Since the upper layers of the ocean have direct interaction with the atmosphere, changes in this upper level have a direct bearing on climate over shorter periods of time (decades). However, deep ocean circulation has a direct influence over future climate conditions. For water to sink from the ocean's surface to the deeper ocean, it must be more dense – the two criteria that meet this requirement are temperature and salt content i.e. the water must be cold and salty. The water in the Atlantic Ocean and the Greenland Sea – between Greenland and the Scandinavian countries – and the ocean around Antarctica are large bodies of water that meet these requirements. This deep dense water contributes to the deep water circulation that is global in extent.
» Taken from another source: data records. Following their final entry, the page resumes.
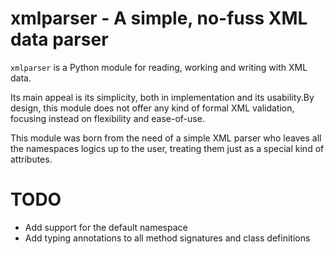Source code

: # xmlparser - A simple, no-fuss XML data parser
`xmlparser` is a Python module for reading, working and writing with XML data.

Its main appeal is its simplicity, both in implementation and its usability.By design, this module does not offer any kind of formal XML validation, focusing instead on flexibility and ease-of-use. 

This module was born from the need of a simple XML parser who leaves all the namespaces logics up to the user, treating them just as a special kind of attributes.

# TODO
- Add support for the default namespace
- Add typing annotations to all method signatures and class definitions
This process is knows at the thermohaline circulation (THC). It is important to understand that the THC influences global climate by transporting heat and freshwater between the oceans globally.
As ice melts as a direct consequence of the level of greenhouse gases in the atmosphere, the water in its immediate vicinity becomes less dense as a result of simple dilution. As a consequence, such water will be less likely to sink to the deep ocean. Consequently, this weakening of the THC, lessens the heat flow from the tropics to the North Atlantic. It is anticipated that if the level of greenhouse gases is allowed to increase unabated over the long term, the THC would be expected to breakdown entirely. If this should happen, the winters in the North Atlantic and Western Europe could be become extremely severe.
This kind of scientific analysis demonstrates that if humanity fails to address the problem of greenhouse gas emission in a meaningful way, both the near term and long term effects could prove disastrous to life as we know it.